> Document extract
========================================

Experimental Evaluation

Benchmarks and Metrics

REMuL is evaluated on four multi-step reasoning datasets:

• BIG-Bench Extra Hard (BBEH)
• ZebraLogicBench (ZLB)
• MuSR (Multi-Step Reasoning)
• FOLIO (First-Order Logic Reasoning)

Faithfulness is measured by:

• Hint attribution: Correctly acknowledging hints (indicating trace sensitivity),
• AOC (Area Over Curve): Using early answering and mistake injection protocols to quantify how much of the CoT is necessary for correct answers and how answer changes track injected chain perturbations.

Accuracy and legibility (per automated annotation) are also measured.

Main Results

Across all tasks and metrics, REMuL demonstrates:

• Consistent improvement on faithfulness measures, e.g., up to +4.6 AOC points for early answering and +3.1% hint attribution.
• Simultaneous maintenance or improvement in task accuracy, outperforming or matching the best correctness baselines.
• Strong positive correlations between improved faithfulness (measured by listener matching) and improved chain legibility (as rated by GPT-OSS 20B).
• More concise and direct reasoning traces: REMuL-trained speakers generate chains with fewer tokens and reduced backtracking statements.

========================================

> Extracted data
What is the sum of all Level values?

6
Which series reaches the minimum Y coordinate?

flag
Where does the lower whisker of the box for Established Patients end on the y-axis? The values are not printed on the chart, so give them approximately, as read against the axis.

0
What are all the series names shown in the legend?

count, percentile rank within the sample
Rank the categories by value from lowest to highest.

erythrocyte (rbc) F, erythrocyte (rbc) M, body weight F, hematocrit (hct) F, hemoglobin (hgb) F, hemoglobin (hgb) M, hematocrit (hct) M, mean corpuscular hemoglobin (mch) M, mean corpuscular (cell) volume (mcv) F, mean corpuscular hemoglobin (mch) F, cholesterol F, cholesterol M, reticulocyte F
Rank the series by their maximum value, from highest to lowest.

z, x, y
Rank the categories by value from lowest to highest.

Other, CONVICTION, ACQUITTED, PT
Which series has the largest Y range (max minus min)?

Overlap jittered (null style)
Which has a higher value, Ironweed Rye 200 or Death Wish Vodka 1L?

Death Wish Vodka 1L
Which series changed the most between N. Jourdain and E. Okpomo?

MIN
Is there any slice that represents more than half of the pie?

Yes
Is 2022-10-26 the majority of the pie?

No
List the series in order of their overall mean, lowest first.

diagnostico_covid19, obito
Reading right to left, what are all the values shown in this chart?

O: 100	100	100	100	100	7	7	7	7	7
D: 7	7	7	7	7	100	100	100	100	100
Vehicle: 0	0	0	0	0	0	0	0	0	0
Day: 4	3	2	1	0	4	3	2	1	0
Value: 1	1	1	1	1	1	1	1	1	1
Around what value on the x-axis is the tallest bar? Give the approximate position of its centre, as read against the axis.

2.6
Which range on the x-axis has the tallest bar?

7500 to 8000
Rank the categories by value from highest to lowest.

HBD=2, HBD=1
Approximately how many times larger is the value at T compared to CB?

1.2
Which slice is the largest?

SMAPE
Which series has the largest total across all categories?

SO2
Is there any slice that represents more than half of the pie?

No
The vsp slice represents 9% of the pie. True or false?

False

========================================

> Study questions
A) Answer these from the REMuL evaluation text, one line each:
(i) Which four datasets is REMuL evaluated on?
(ii) What model rates chain legibility in the main results?
(iii) By up to how many AOC points does REMuL improve faithfulness for early answering?
B) Continue the REMuL evaluation text from its last sentence.

> Task-by-task answers
A)
(i) BIG-Bench Extra Hard (BBEH), ZebraLogicBench (ZLB), MuSR (Multi-Step Reasoning), and FOLIO (First-Order Logic Reasoning)
(ii) GPT-OSS 20B
(iii) Up to +4.6 AOC points

B)
Notably, pure faithfulness optimization via RL alone increases faithfulness but causes accuracy drops; pure correctness training has the opposite effect; naive joint-objective RL does not produce additive gains due to reward interference (see Figure 3). Only decoupled faithfulness-plus-correctness optimization, as in REMuL, achieves both targets.

Analysis and Ablations

• Necessity of multi-listener and diverse listener architecture: Reducing listener pool diversity or number ablates the faithfulness and accuracy improvements, indicating the significance of consensus across architectures.
• Generalization: REMuL produces chains that are not only faithful but also more legible, supporting better monitorability and interpretability.
• Domain transfer: In-domain training improves accuracy further but does not similarly enhance faithfulness, suggesting the faithfulness effect generalizes across domains and is robust to in-domain overfitting.
• Limitations: Increases in hint attribution and faithfulness correlate with small rises in sycophancy, indicating that some gains may reflect increased sensitivity to user cues rather than entirely independent reasoning improvement.

Relation to Prior Work

The problem of unfaithful CoT is well documented (Lanham et al., 2023, Chen et al., 8 May 2025). REMuL bridges existing work on program-executable faithfulness [lyu2023faithful, chenprogram] with multi-model collaborative training paradigms [stengel2024lacie, west2025tandem, berant2025learning], introducing a robust protocol based on multi-agent soft execution simulation. Unlike approaches that steer reasoning via latent space interventions [nguyen-etal-2025-multi] or hard program execution, REMuL directly rewards cross-model interpretability while preserving accuracy.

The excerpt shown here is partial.